6. Betreffend die Strafbemessung gilt es festzuhalten, dass diese vom Bf in seiner Beschwerde nicht bekämpft wird (§ 27 VwGVG) und für das Landesverwaltungsgericht Oberösterreich auch keine Umstände ersichtlich sind von der Strafbemessung der belangten Behörde abzuweichen.

 

7. In diesem Sinn war dem Bf auch ein Beitrag zu den Kosten des Verfahrens vor dem LVwG in der Höhe von 20 % der verhängten Strafe aufzuerlegen (vgl. § 52 VwGVG).

 

IV.

 

Die ordentliche Revision ist für die belangte Behörde und die revisionsberechtigte Formalpartei unzulässig, da keine Rechtsfrage im Sinne des Art. 133 Abs. 4 B-VG zu beurteilen war, der grundsätzliche Bedeutung zukommt. Weder weicht die gegenständliche Entscheidung von der bisherigen Rechtsprechung des Verwaltungsgerichtshofes ab, noch fehlt es an einer Rechtsprechung. Weiters ist die dazu vorliegende Rechtsprechung des Verwaltungsgerichtshofes auch nicht als uneinheitlich zu beurteilen. Ebenfalls liegen keine sonstigen Hinweise auf eine grundsätzliche Bedeutung der zu lösenden Rechtsfrage vor.

R e c h t s m i t t e l b e l e h r u n g

Gegen dieses Erkenntnis besteht innerhalb von sechs Wochen ab dem Tag der Zustellung die Möglichkeit der Erhebung einer Beschwerde beim Verfassungsgerichtshof.
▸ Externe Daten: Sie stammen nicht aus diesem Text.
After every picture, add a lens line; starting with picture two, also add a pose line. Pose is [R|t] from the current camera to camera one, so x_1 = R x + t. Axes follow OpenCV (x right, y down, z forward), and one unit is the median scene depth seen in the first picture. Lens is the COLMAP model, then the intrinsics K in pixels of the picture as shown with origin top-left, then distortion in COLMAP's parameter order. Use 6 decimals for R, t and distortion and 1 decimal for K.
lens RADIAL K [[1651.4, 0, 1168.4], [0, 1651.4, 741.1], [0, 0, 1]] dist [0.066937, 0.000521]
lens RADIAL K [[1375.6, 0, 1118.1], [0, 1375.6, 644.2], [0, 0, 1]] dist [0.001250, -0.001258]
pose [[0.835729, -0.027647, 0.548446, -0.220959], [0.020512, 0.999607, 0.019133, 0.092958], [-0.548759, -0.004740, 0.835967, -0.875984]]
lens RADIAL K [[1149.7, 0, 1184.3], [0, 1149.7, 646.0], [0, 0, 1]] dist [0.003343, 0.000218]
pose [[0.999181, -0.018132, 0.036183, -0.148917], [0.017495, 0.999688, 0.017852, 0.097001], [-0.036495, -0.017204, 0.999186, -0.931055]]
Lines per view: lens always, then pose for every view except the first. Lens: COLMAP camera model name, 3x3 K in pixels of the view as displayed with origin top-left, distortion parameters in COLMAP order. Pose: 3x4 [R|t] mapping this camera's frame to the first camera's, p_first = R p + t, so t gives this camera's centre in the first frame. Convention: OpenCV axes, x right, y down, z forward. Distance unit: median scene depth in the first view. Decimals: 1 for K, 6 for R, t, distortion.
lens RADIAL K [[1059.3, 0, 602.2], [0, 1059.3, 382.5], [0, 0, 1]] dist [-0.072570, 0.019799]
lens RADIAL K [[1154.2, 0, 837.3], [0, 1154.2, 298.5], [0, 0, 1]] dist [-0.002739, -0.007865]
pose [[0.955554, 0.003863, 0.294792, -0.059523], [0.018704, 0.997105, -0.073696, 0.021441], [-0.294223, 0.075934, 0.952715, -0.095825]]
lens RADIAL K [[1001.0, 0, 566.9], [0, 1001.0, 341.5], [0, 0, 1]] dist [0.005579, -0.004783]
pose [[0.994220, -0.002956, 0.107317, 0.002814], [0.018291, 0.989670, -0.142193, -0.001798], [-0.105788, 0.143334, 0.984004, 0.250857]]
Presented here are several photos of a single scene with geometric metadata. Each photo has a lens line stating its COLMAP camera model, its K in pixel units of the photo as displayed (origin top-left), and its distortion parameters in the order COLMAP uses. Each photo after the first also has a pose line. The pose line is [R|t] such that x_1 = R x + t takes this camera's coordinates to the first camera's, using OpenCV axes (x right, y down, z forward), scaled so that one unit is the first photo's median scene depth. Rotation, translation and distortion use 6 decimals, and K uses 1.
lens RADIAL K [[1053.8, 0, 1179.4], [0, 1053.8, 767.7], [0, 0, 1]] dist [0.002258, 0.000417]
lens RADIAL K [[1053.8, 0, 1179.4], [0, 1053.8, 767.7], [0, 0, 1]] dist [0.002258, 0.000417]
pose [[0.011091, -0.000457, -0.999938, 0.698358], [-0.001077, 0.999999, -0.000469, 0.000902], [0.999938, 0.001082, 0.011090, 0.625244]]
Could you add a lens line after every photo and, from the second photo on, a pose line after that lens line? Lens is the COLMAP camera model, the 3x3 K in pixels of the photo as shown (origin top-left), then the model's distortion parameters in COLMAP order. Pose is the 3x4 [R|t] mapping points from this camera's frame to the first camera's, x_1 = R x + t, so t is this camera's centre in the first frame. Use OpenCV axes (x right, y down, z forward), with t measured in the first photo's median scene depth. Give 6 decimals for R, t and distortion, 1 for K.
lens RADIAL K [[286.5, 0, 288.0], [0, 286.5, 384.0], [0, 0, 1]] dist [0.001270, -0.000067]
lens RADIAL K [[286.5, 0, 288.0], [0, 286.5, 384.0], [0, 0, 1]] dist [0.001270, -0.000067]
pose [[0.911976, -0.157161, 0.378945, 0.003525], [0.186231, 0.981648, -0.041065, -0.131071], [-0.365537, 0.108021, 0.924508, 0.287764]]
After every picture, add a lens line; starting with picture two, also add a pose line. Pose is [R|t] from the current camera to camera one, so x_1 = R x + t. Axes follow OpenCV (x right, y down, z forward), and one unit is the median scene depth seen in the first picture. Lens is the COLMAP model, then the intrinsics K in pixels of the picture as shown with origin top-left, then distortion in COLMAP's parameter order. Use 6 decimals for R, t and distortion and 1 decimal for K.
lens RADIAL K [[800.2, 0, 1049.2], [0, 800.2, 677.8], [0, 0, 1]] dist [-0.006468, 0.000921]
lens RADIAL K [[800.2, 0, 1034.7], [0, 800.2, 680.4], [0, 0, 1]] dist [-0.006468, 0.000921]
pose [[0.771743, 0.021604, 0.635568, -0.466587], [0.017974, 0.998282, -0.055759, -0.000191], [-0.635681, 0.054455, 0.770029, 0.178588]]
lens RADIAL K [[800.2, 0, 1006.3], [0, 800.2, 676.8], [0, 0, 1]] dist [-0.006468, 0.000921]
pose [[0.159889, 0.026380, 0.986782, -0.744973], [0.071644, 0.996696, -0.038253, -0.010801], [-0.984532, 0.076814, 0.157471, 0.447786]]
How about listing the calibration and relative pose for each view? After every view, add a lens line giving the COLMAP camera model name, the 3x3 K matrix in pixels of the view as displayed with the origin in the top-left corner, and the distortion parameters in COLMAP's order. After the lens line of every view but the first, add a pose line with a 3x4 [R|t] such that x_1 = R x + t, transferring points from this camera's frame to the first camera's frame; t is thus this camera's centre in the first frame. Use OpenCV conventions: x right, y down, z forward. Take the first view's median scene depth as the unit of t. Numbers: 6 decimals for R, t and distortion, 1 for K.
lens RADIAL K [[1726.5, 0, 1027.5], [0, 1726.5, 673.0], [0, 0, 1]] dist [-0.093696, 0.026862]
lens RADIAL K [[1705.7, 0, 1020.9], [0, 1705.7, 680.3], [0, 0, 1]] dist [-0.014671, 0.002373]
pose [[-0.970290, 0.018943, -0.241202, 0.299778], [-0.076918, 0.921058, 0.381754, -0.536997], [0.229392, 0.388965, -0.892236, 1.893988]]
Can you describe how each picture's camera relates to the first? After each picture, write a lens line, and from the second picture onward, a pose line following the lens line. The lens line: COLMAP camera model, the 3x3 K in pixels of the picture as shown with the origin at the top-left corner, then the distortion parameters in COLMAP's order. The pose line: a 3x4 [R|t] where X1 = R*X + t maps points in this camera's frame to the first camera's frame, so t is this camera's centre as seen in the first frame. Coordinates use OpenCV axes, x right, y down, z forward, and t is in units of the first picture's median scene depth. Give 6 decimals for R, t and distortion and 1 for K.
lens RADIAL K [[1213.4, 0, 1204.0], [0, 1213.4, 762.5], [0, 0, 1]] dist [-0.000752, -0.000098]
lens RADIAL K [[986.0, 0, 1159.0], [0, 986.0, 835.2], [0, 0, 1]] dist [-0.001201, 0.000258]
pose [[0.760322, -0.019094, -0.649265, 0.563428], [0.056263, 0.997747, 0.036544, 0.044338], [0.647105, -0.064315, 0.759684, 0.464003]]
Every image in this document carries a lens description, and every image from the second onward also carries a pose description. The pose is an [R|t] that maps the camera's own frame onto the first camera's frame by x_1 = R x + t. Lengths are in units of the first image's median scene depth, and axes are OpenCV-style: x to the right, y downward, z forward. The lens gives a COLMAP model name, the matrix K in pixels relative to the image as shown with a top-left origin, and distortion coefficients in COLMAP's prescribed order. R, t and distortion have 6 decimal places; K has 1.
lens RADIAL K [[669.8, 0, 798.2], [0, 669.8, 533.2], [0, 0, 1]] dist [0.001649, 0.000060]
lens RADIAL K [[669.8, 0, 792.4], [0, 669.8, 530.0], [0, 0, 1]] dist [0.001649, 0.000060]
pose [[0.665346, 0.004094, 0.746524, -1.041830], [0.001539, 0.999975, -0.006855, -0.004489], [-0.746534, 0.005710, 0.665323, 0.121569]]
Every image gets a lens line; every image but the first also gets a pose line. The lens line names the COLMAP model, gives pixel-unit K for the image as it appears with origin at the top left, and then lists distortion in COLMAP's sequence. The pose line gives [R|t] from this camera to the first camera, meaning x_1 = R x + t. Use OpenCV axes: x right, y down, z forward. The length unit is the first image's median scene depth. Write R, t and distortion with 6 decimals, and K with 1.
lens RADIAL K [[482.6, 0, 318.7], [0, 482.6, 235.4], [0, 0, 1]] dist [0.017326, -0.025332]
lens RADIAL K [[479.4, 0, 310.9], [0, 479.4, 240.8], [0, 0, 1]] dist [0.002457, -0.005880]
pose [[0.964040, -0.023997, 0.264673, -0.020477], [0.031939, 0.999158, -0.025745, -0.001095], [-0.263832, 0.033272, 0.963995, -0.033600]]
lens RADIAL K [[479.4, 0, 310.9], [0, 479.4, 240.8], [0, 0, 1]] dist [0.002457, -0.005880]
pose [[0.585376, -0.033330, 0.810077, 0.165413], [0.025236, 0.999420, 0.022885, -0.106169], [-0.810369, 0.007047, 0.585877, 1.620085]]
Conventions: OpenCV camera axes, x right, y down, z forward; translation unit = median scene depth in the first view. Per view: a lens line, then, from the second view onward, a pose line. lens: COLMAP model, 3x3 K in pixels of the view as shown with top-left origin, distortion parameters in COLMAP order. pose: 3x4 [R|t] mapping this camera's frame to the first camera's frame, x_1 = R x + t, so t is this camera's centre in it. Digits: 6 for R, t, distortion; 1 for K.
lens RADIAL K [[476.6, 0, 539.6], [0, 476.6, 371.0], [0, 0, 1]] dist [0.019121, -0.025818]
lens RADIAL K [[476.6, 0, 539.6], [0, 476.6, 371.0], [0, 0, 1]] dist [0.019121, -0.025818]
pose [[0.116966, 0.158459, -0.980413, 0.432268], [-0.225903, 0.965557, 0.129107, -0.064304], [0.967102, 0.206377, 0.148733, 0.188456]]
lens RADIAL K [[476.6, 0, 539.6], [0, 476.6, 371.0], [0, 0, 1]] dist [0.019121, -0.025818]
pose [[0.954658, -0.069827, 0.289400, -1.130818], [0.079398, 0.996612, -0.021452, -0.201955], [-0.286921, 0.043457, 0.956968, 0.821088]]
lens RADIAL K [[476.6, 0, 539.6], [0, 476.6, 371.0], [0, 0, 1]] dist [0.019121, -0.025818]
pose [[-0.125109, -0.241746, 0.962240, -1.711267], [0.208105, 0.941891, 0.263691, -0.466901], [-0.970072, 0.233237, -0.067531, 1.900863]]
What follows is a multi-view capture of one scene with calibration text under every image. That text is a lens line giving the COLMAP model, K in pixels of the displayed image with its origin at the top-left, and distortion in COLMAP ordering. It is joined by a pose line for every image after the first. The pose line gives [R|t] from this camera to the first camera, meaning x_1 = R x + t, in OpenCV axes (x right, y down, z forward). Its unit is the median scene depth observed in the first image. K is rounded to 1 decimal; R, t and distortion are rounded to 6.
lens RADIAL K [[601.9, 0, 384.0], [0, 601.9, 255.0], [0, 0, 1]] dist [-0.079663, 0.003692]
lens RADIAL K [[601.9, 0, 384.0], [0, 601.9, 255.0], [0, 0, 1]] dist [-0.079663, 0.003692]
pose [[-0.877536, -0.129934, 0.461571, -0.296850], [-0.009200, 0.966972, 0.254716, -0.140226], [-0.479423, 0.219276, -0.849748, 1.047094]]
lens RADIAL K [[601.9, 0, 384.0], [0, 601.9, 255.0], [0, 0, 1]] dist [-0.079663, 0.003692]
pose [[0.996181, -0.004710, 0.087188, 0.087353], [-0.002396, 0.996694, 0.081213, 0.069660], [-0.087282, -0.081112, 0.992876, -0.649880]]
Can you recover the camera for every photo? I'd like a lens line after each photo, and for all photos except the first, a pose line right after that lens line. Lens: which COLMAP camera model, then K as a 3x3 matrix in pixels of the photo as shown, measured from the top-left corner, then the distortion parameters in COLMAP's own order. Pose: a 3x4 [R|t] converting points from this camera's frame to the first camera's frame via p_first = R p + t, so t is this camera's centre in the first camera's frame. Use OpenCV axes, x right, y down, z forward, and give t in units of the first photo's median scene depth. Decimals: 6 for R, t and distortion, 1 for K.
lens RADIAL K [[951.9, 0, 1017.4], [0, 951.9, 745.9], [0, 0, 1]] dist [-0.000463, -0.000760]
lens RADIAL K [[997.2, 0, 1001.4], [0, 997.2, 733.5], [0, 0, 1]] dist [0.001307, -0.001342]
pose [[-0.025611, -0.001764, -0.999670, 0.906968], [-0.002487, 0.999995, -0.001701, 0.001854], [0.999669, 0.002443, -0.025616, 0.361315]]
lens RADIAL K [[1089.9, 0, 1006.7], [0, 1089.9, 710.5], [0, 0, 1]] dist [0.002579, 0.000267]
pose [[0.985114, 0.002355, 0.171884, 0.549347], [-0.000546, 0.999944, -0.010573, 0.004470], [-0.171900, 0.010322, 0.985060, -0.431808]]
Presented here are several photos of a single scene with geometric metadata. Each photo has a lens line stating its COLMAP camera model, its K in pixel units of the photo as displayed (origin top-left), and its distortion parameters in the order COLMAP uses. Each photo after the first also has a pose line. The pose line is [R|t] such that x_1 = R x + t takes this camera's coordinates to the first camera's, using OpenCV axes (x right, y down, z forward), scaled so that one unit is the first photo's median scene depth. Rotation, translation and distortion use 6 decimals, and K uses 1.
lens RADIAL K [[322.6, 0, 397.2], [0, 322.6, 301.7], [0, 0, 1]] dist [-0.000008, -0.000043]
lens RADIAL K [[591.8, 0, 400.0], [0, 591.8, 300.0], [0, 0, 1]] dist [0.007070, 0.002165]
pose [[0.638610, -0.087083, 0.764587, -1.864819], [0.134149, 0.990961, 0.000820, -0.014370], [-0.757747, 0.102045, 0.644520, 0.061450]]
Eine Beschwerde an den Verfassungsgerichtshof ist unmittelbar bei diesem einzubringen. Die Abfassung und die Einbringung einer Beschwerde müssen durch einen bevollmächtigten Rechtsanwalt bzw. eine bevollmächtigte Rechtsanwältin erfolgen. Für die Beschwerde ist eine Eingabegebühr von 240.- Euro zu entrichten.

Da für den vorliegenden Fall gemäß § 25a Abs. 4 VwGG eine Revision nur wegen Verletzung in subjektiven Rechten (Art. 133 Abs. 6 Z 1 B-VG) ausgeschlossen ist, steht der belangten Behörde / der revisionslegitimierten Formalpartei die außerordentliche Revision beim Verwaltungsgerichtshof offen, die beim Landesverwaltungsgericht Oberösterreich einzubringen ist.